> [Directive]:
Transcribe every record beneath, precisely as written.

> [Transcribed page contents]:
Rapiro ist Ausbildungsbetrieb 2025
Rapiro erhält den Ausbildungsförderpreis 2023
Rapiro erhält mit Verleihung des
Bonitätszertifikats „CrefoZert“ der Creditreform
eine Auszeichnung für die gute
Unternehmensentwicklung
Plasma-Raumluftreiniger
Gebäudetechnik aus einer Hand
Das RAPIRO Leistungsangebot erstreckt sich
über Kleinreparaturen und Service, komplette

> [Written solution]:
Rapiro ist Ausbildungsbetrieb 2025
Rapiro erhält den Ausbildungsförderpreis 2023
Rapiro erhält mit Verleihung des
Bonitätszertifikats „CrefoZert“ der Creditreform
eine Auszeichnung für die gute
Unternehmensentwicklung
Plasma-Raumluftreiniger
Gebäudetechnik aus einer Hand
Das RAPIRO Leistungsangebot erstreckt sich
über Kleinreparaturen und Service, komplette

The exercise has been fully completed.